The enhancers or positive drivers, by contrast, are those performance attributes that set a company apart, the potential differentiators that go beyond the basic expectations and which can be used to reinforce loyalty or deliver great customer experiences. These positive drivers are the attributes on which WOWing the customer yields a real and positive payoff. Some attributes might be both negative and positive drivers on which less/more of the exact same items can motivate both dissatisfaction and delight, as often is the case with price, for example.
And About that Measurement . . .
Measuring the downside risk separate from the upside potential is critical not just because the drivers may be different, but because the magnitudes or impacts differ. Negativity bias extends to the relative impact or importance of bad and good drivers. People are “loss averse.” An extension of negativity bias, loss aversion indicates that people attach more importance to avoiding losses, negative experiences or pain than they do to winning, positive experiences or getting pleasure. (One rule of thumb is that people attach at least twice as much value to avoiding a negative as gaining a positive.) Even when an attribute is both a negative and positive driver, a single linear regression line (or any single measurement, for that matter) can’t capture the differences between the potential bad/downside and good/upside impact.

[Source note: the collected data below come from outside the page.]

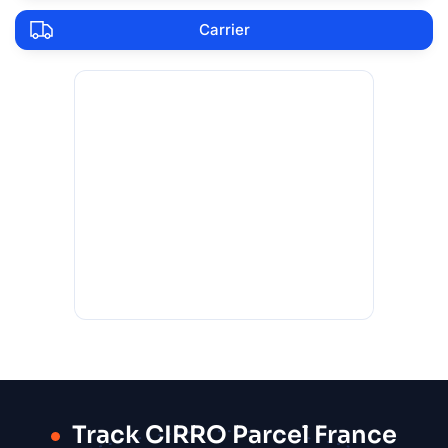
Carrier
Track CIRRO Parcel France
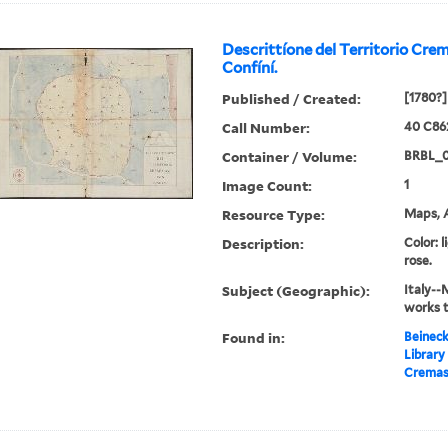
Descrittíone del Territorio Cr
Confíní.
Published / Created:
[1780?]
Call Number:
40 C86
Container / Volume:
BRBL_
Image Count:
1
Resource Type:
Maps, A
Description:
Color: l
rose.
Subject (Geographic):
Italy--
works 
Found in:
Beineck
Library
Cremasc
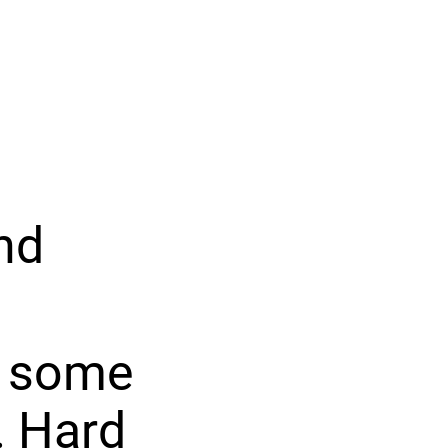
nd
ng some
. Hard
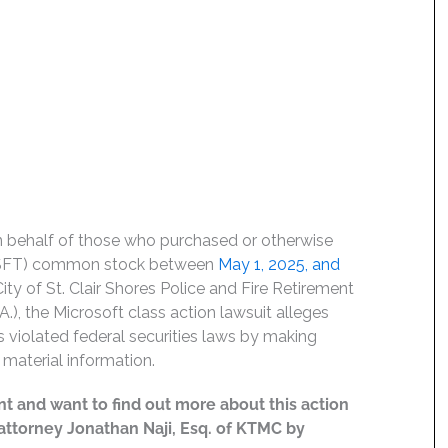
on behalf of those who purchased or otherwise
 MSFT) common stock between
May 1, 2025, and
City of St. Clair Shores Police and Fire Retirement
), the Microsoft class action lawsuit alleges
rs violated federal securities laws by making
material information.
t and want to find out more about this action
t attorney Jonathan Naji, Esq. of KTMC by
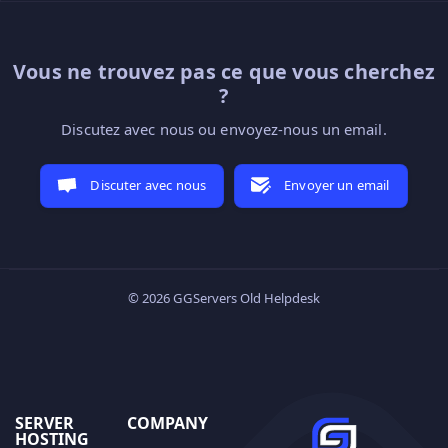
Vous ne trouvez pas ce que vous cherchez
?
Discutez avec nous ou envoyez-nous un email.
Discuter avec nous
Envoyer un email
© 2026 GGServers Old Helpdesk
SERVER
COMPANY
HOSTING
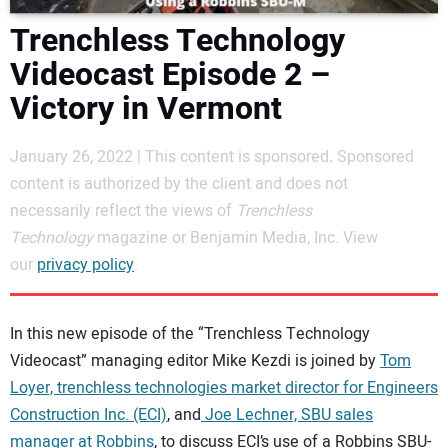
DIRECTORY
Trenchless Technology
Videocast Episode 2 –
EDUCATION
Victory in Vermont
AWARDS
January 26, 2022 | This content is sponsored
.
Sponsored
content is authorized by the client and does not
READ THE MAGAZINE
necessarily reflect the views of
Trenchless
Technology
magazine or Benjamin Media, Inc. View
our
privacy policy
.
In this new episode of the “Trenchless Technology
Videocast” managing editor Mike Kezdi is joined by
Tom
Loyer, trenchless technologies market director for Engineers
Construction Inc. (ECI)
, and
Joe Lechner, SBU sales
manager at Robbins
, to discuss ECI’s use of a Robbins SBU-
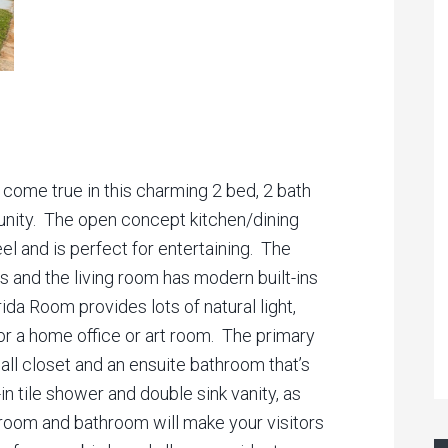
 come true in this charming 2 bed, 2 bath
nity. The open concept kitchen/dining
el and is perfect for entertaining. The
s and the living room has modern built-ins
ida Room provides lots of natural light,
or a home office or art room. The primary
ll closet and an ensuite bathroom that’s
n tile shower and double sink vanity, as
droom and bathroom will make your visitors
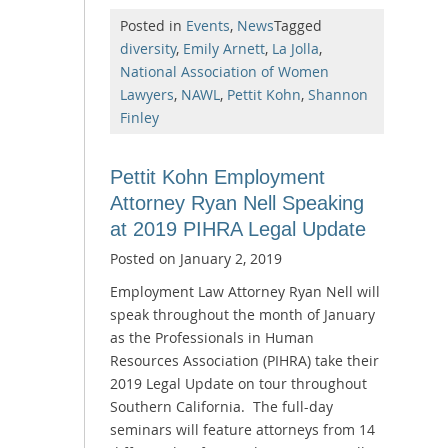
Posted in
Events
,
News
Tagged
diversity
,
Emily Arnett
,
La Jolla
,
National Association of Women
Lawyers
,
NAWL
,
Pettit Kohn
,
Shannon
Finley
Pettit Kohn Employment
Attorney Ryan Nell Speaking
at 2019 PIHRA Legal Update
Posted on
January 2, 2019
Employment Law Attorney Ryan Nell will
speak throughout the month of January
as the Professionals in Human
Resources Association (PIHRA) take their
2019 Legal Update on tour throughout
Southern California. The full-day
seminars will feature attorneys from 14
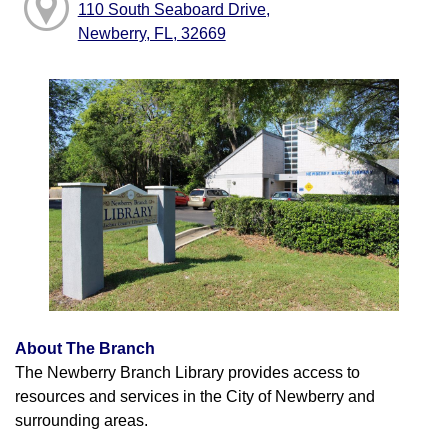
110 South Seaboard Drive,
Newberry, FL, 32669
About The Branch
The Newberry Branch Library provides access to
resources and services in the City of Newberry and
surrounding areas.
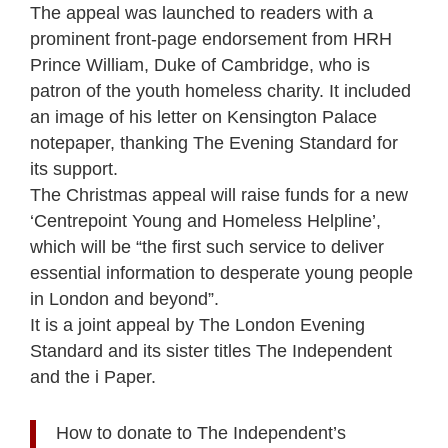
The appeal was launched to readers with a
prominent front-page endorsement from HRH
Prince William, Duke of Cambridge, who is
patron of the youth homeless charity. It included
an image of his letter on Kensington Palace
notepaper, thanking The Evening Standard for
its support.
The Christmas appeal will raise funds for a new
‘Centrepoint Young and Homeless Helpline’,
which will be “the first such service to deliver
essential information to desperate young people
in London and beyond”.
It is a joint appeal by The London Evening
Standard and its sister titles The Independent
and the i Paper.
How to donate to The Independent’s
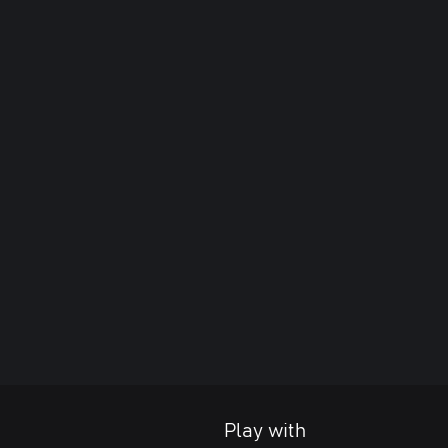
Play with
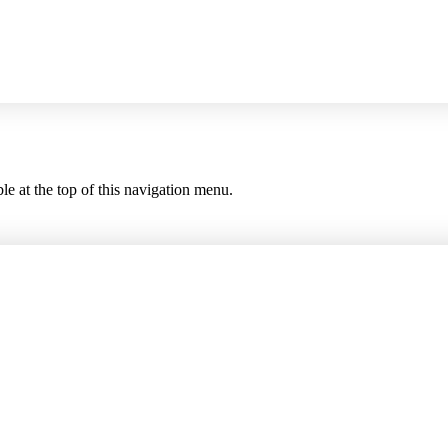
le at the top of this navigation menu.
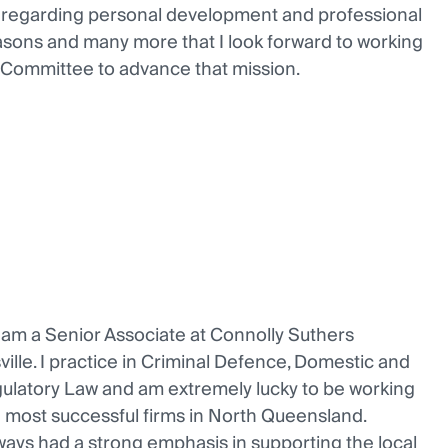
rs regarding personal development and professional
reasons and many more that I look forward to working
 Committee to advance that mission.
 am a Senior Associate at Connolly Suthers
ille. I practice in Criminal Defence, Domestic and
ulatory Law and am extremely lucky to be working
d most successful firms in North Queensland.
ways had a strong emphasis in supporting the local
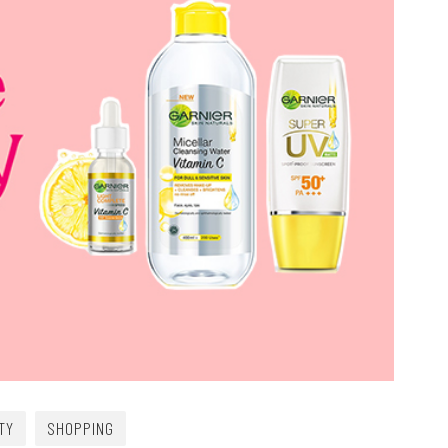
TY
SHOPPING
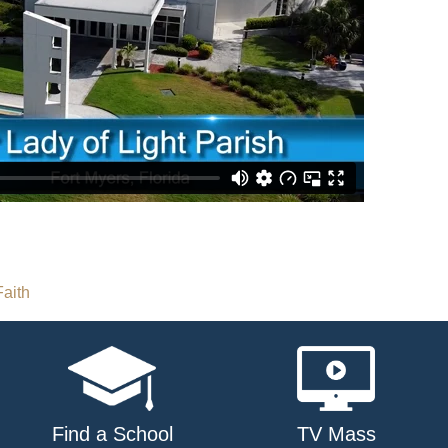
aith
Find a School
TV Mass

Another problem with regression-based approaches (and for those of you both less and more stats savvy than I am, I apologize for this digression) is that they are “additive” and “compensatory”. In other words, they treat positive and negative coefficients like numerical weights on a balance scale, and the side with more “weight” tips the scale in its direction. But behavioral economics and negativity bias tell us this is a mathematical myth: the negative weights carry more impact than the positive. To go back to some of our earlier analogies: if the statement is wrong; the room is dirty; the lights don’t go on; or the ship is sinking, no amount of positive drivers can “compensate” or counter balance the failure on the fundamentals. (For this and other reasons, we recommend using Shapley Values for key drivers, a game-theory non-linear, non-compensatory approach that also reduces problems of multicollinearity, but here I am wading even further afield into stats.)
Bringing it all Together
What does this mean for companies trying to understand, measure and manage customer loyalty and experiences?
- Positive and negative drivers should be measured separately because
- The upside enhancers and downside dissatisfiers differ (but may overlap) and
- Have widely differing impact on customer behavior; therefore,
- Negative drivers that can undermine the customer relationship and lead to disappointing experiences should be given priority over and managed separate from the drivers of loyalty and satisfaction with touchpoint experiences.
Marketers shouldn’t stop looking for opportunities to strengthen customer relationships, deepen loyalty and deliver high-impact customer experiences. But they must be ever cognizant of the need to make “plugging the holes,” improving performance on attributes that undermine loyalty and lead to disappointing experiences, their top priority.
I wonder if I can blame my cynicism on negativity bias and a heightened sense of survival instinct?